The survey is the first step in gathering information from stakeholders about how to best use their input, how to make sure their voices are heard and understood, and that they’re heard by the people in a position to incorporate their feedback into DHCS programs.

“Part of the survey is to tease out that certain improvements are needed,” Dodson said. “We are doing that more and more, trying to increase transparency.”

Stakeholders have privately raised concern that the stakeholder engagement initiative might really be a way for the department to consolidate all of the advisory committees that meet with DHCS officials — a move they said that could actually reduce the amount of input DHCS receives.

That notion could not be farther from the truth, Dodson said. The only reason to spend so much time and energy on revamping the stakeholder process is to improve it for everyone, she said.

“We do have a number of stakeholder groups, we have been talking about making communication better with them over the last year or so,” she said. “We have done some things like the calendar on our website. We do want to see how can we get more feedback, how we can improve the groups. That’s part of the overall initiative that we’ve undertaken.”

DHCS staff members deal with stakeholders from several camps. According to Anthony Cava, an information officer at DHCS, there are more than 60 different stakeholder meetings, committees and workgroups held at regular times throughout the year. That total includes “formal advisory groups such as the Stakeholder Advisory Committee, Medi-Cal Managed Care Advisory Group, Mental Health groups, Coordinated Care Initiative groups,” Cava said in an email. That number does not include a number of informal or ad hoc stakeholder meetings, he said.

“There are pros and cons to having so many advisory groups,” Dodson said. “Sometimes we get feedback from stakeholders not to add a new group.

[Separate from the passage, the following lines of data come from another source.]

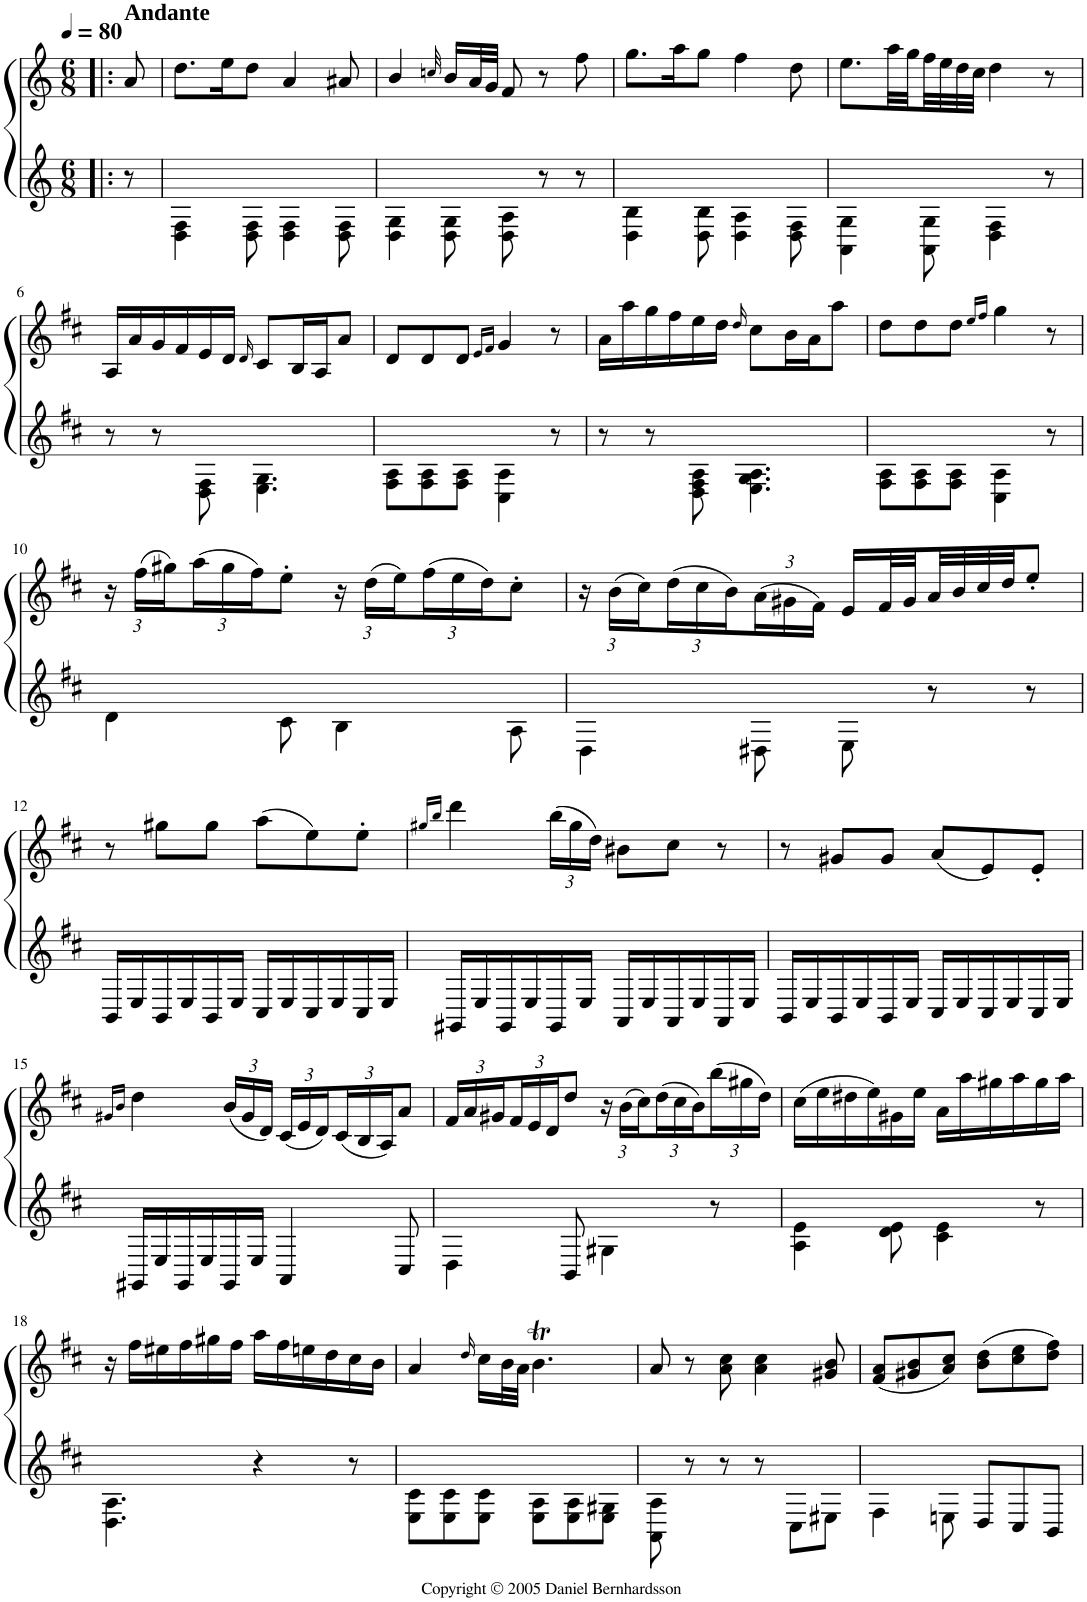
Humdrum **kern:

**kern	**kern
*part1	*part1
*staff2	*staff1
*I"Piano	*
*I'Pno.	*
*clefG2	*clefG2
*k[f#c#]	*k[f#c#]
*D:	*D:
*M6/8	*M6/8
*MM80	*MM80
=1!|:	=1!|:
!	!LO:TX:a:B:t=Andante
8r	8a/
=2	=2
4D\ 4F#\	8.dd\L
.	16ee\K
8D\ 8F#\	8dd\J
4D\ 4F#\	4a/
8D\ 8F#\	8a#X/
=3	=3
4D\ 4G\	4b/
.	32qccn/
8D\ 8G\	16b/LL
.	32a/L
.	32g/JJJ
8D\ 8A\	8f#/
8r	8r
8r	8ff#\
=4	=4
4D\ 4B\	8.gg\L
.	16aa\K
8D\ 8B\	8gg\J
4D\ 4A\	4ff#\
8D\ 8F#\	8dd\
=5	=5
4AA\ 4G\	8.ee\L
.	32aa\LL
.	32gg\
8AA\ 8G\	32ff#\
.	32ee\
.	32dd\
.	32cc#\JJJ
4D\ 4F#\	4dd\
8r	8r
!!LO:LB:g=z
=6	=6
8r	16A/LL
.	16a/
8r	16g/
.	16f#/
8D\ 8F#\	16e/
.	16d/JJ
.	16qd/
4.E\ 4.G\	8c#/L
.	16B/L
.	16A/J
.	8a/J
=7	=7
8F#\ 8A\L	8d/L
8F#\ 8A\	8d/
8F#\ 8A\J	8d/J
.	16qe/LL
.	16qf#/JJ
4C#\ 4A\	4g/
8r	8r
=8	=8
8r	16a\LL
.	16aa\
8r	16gg\
.	16ff#\
8D\ 8F#\ 8A\	16ee\
.	16dd\JJ
.	16qdd/
4.E\ 4.G\ 4.A\	8cc#\L
.	16b\L
.	16a\J
.	8aa\J
=9	=9
8F#\ 8A\L	8dd\L
8F#\ 8A\	8dd\
8F#\ 8A\J	8dd\J
.	16qee/LL
.	16qff#/JJ
4C#\ 4A\	4gg\
8r	8r
!!LO:LB:g=z
=10	=10
*	*Xbrackettup
4d\	24r
.	(24ff#\LL
.	24gg#X\)
.	(24aa\
.	24gg#\
.	24ff#\J)
8c#\	8ee'\J
4B\	24r
.	(24dd\LL
.	24ee\)
.	(24ff#\
.	24ee\
.	24dd\J)
8A\	8cc#'\J
=11	=11
4D\	24r
.	(24b\LL
.	24cc#\)
.	(24dd\
.	24cc#\
.	24b\)
8D#X\	(24a\
.	24g#X\
.	24f#\JJ)
8E\	16e/LL
.	32f#/L
.	32g#/
8r	32a/
.	32b/
.	32cc#/
.	32dd/JJ
8r	8ee'/J
!!LO:LB:g=z
=12	=12
16BB/LL	8r
16E/	.
16BB/	8gg#X\L
16E/	.
16BB/	8gg#\J
16E/JJ	.
16C#/LL	(8aa\L
16E/	.
16C#/	8ee\)
16E/	.
16C#/	8ee'\J
16E/JJ	.
=13	=13
.	16qgg#X/LL
.	16qbb/JJ
16GG#X/LL	4ddd\
16E/	.
16GG#/	.
16E/	.
16GG#/	(24bb\LL
.	24gg#\
16E/JJ	.
.	24dd\JJ)
16AA/LL	8b#X\L
16E/	.
16AA/	8cc#\J
16E/	.
16AA/	8r
16E/JJ	.
=14	=14
16BB/LL	8r
16E/	.
16BB/	8g#X/L
16E/	.
16BB/	8g#/J
16E/JJ	.
16C#/LL	(8a/L
16E/	.
16C#/	8e/)
16E/	.
16C#/	8e'/J
16E/JJ	.
!!LO:LB:g=z
=15	=15
.	16qg#X/LL
.	16qb/JJ
16GG#X/LL	4dd\
16E/	.
16GG#/	.
16E/	.
16GG#/	(24b/LL
.	24g#/
16E/JJ	.
.	24d/JJ)
4AA/	(24c#/LL
.	24e/
.	24d/)
.	(24c#/
.	24B/
.	24A/J)
8C#/	8a/J
=16	=16
4D\	24f#/LL
.	24a/
.	24g#X/
.	24f#/
.	24e/
.	24d/J
8BB/	8dd/J
4G#X\	24r
.	(24b\LL
.	24cc#\)
.	(24dd\
.	24cc#\
.	24b\)
8r	(24bb\
.	24gg#X\
.	24dd\JJ)
=17	=17
4A\ 4e\	(16cc#\LL
.	16ee\
.	16dd#X\
.	16ee\)
8d\ 8e\	16g#X\
.	16ee\JJ
4c#\ 4e\	16a\LL
.	16aa\
.	16gg#X\
.	16aa\
8r	16gg#\
.	16aa\JJ
!!LO:LB:g=z
=18	=18
4.D\ 4.A\	16r
.	16ff#\LL
.	16ee#X\
.	16ff#\
.	16gg#X\
.	16ff#\JJ
4r	16aa\LL
.	16ff#\
.	16een\
.	16dd\
8r	16cc#\
.	16b\JJ
=19	=19
8E\ 8c#\L	4a/
8E\ 8c#\	.
.	16qdd/
8E\ 8c#\J	16cc#\LL
.	32b\L
.	32a\JJJ
8E\ 8A\L	4.bT\
8E\ 8A\	.
8E\ 8G#X\J	.
=20	=20
8AA\ 8A\	8a/
8r	8r
8r	8a\ 8cc#\
8r	4a\ 4cc#\
8C#\L	.
8E#X\J	8g#X/ 8b/
=21	=21
4F#\	(8f#/ 8a/L
.	8g#X/ 8b/
8En\	8a/ 8cc#/J)
8D/L	(8b\ 8dd\L
8C#/	8cc#\ 8ee\
8BB/J	8dd\ 8ff#\J)
=	=
*-	*-
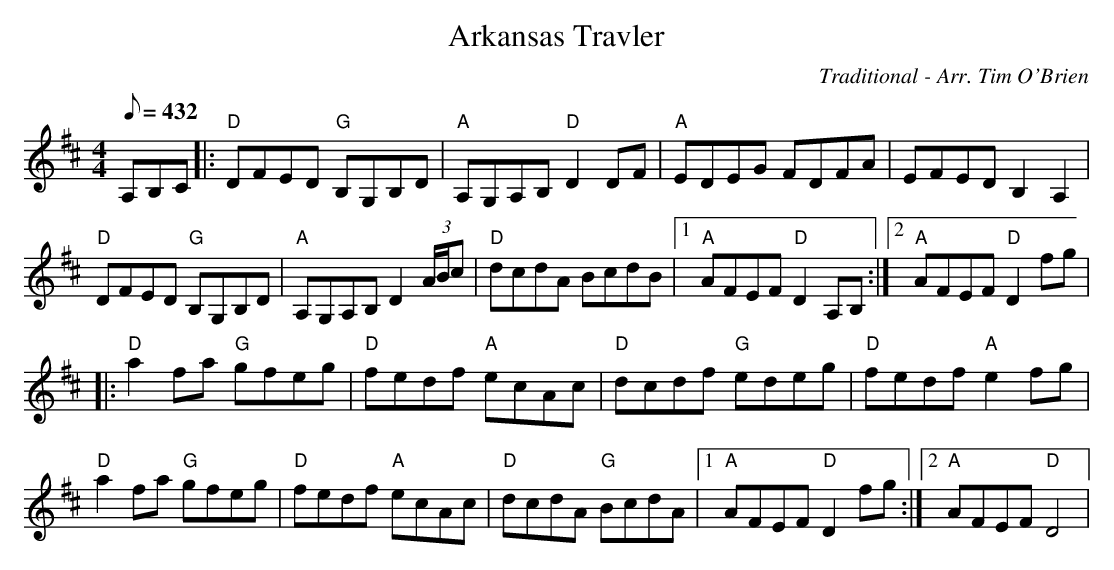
X:1
T:Arkansas Travler
M:4/4
L:1/8
Q:432
C:Traditional - Arr. Tim O'Brien
K:D
A,B,C|:"D"DFED "G"B,G,B,D|"A"A,G,A,B, "D"D2DF| \
"A"EDEG FDFA|EFED B,2A,2|!
"D"DFED "G"B,G,B,D|"A"A,G,A,B, D2 (3A/B/c| \
"D"dcdA BcdB|1"A"AFEF "D"D2A,B,:|2"A"AFEF "D"D2fg|!
|:"D"a2fa "G"gfeg|"D"fedf "A"ecAc|"D"dcdf "G"edeg|
"D"fedf "A"e2fg|!
"D"a2fa "G"gfeg|"D"fedf "A"ecAc| \
"D"dcdA "G"BcdA|1"A"AFEF "D"D2fg:|2"A"AFEF "D"D4|
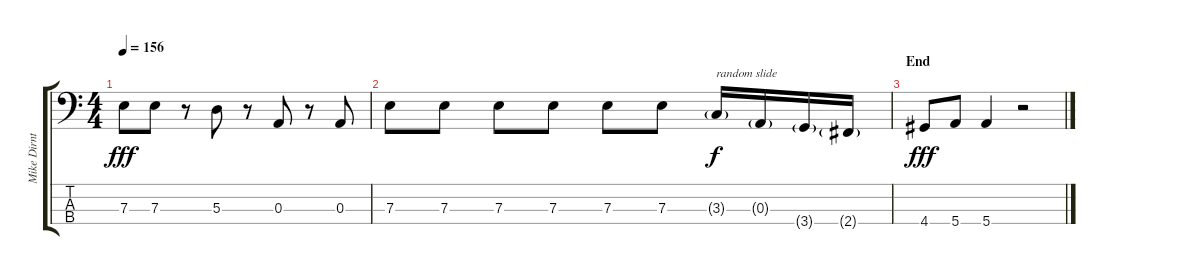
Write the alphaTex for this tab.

\track ("Mike Dirnt (Bass)" "Mike Dirnt") {instrument electricbasspick}
\staff {score tabs}
\tuning (G2 D2 A1 E1) {hide}
\ts (4 4)
\tempo 156
\clef f4
\ks c
7.3.8{dy fff} 7.3.8 r.8 5.3.8 r.8 0.3.8 r.8 0.3.8 |
7.3.8 7.3.8 7.3.8 7.3.8 7.3.8 7.3.8 3.3{g}.16{txt "random slide" dy f} 0.3{g}.16 3.4{g}.16 2.4{g}.16 |
\section ("" "End")
4.4.8{dy fff} 5.4.8 5.4.4 r.2
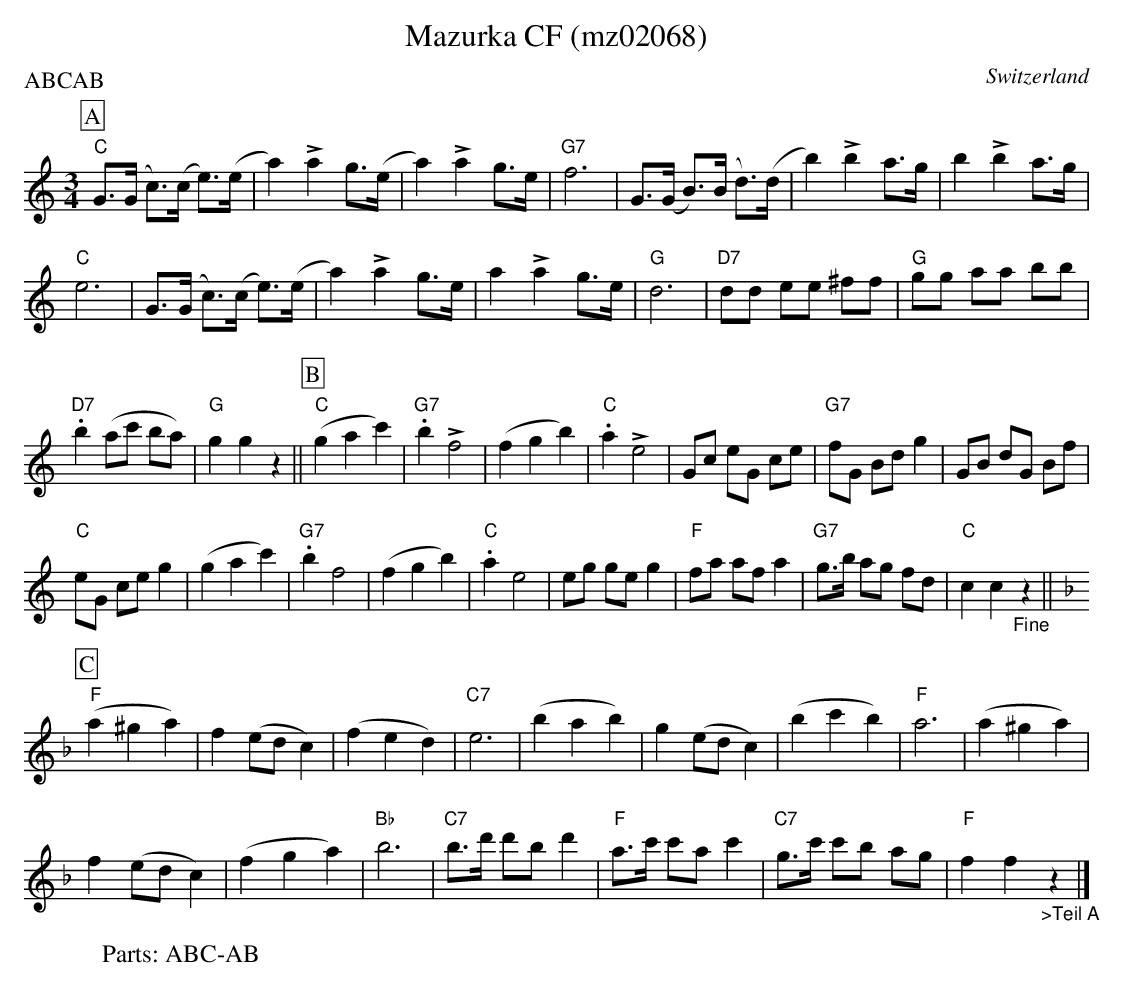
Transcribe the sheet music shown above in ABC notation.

X:1
T:Mazurka CF (mz02068)
O:Switzerland
P:ABCAB
M:3/4
L:1/8
K:C major
[P:A] "C"G>(G c>)(c e>)(e | a2) !>!a2 g>(e | a2)!>!a2 g>e |  "G7"f6 | G>(G B>)(B d>)(d | b2) !>!b2 a>g | b2!>!b2 a>g |
"C"e6 | G>(G c>)(c e>)(e | a2) !>!a2 g>e | a2!>!a2 g>e | "G"d6 | "D7"dd ee ^ff | "G"gg aa bb |
"D7".b2 (ac' ba) | "G"g2g2z2 || [P:B] "C"(g2a2c'2) | "G7".b2!>!f4 | (f2g2b2) | "C".a2!>!e4 | Gc eG ce | "G7"fG Bdg2 | GB dG Bf |
"C"eG ceg2 | (g2a2c'2) | "G7".b2f4 | (f2g2b2) | ."C"a2e4 | eg geg2 | "F"fa afa2 | "G7"g>b ag fd | "C"c2c2"_Fine"z2 || [P:C] [K:F]
("F"a2^g2a2) | f2 (edc2) | (f2e2d2) | "C7"e6 | (b2a2b2) | g2 (edc2) | (b2c'2b2) | "F"a6 | (a2^g2a2) |
f2 (edc2) | (f2g2a2) | "Bb"b6 | "C7"b>d' d'b d'2 | "F"a>c' c'a c'2 | "C7"g>c' c'b ag | "F"f2f2"_>Teil A"z2 |]
W:Parts: ABC-AB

We do think it’s possible that a separate group for this or that might be added into another group.”

That’s why the department is launching the initiative, Dodson said, to ask stakeholders what they think, to see what they think might work best.

“We want feedback on this, we don’t have presupposed outcomes,” Dodson said. “What’s an efficient use of stakeholder time? We want to really make a process that’s a good use of people’s time, where the input is getting incorporated or at least responded to.”

“We want that information to be absorbed, reviewed and considered,” she said. “Often it’s a feedback loop, an ongoing dialogue.”

Now that so many programs have been implemented, including the dramatic shift of about 70% of Medi-Cal beneficiaries into managed care plans, it’s a good time to take a step back and see how those implementations might be improved, Dodson said.

“We do hear what people are saying,” she said. “Part of it, too, is there is just so much going on in policy. We try to triage the things that are the most important the most pressing, the most impact on people.”

Department officials value the stakeholder community, she said, even if there have been times when time and resources have been too limited to pay close enough attention.  

“This has been a wonderful year of opportunity, but it’s very challenging,” Dodson said. “There is a tremendous amount of alignment between the department and stakeholders, and there can be more.”

“We don’t want to do it in a bubble,” Dodson said. “It doesn’t make sense to do it in a bubble. Again, we’re doing our best in a very challenging year. But it sounds like there is a need for more dialogue — to get things all out in the open. To think about what the solutions are, and get down to specifics. And that’s what we want to do.”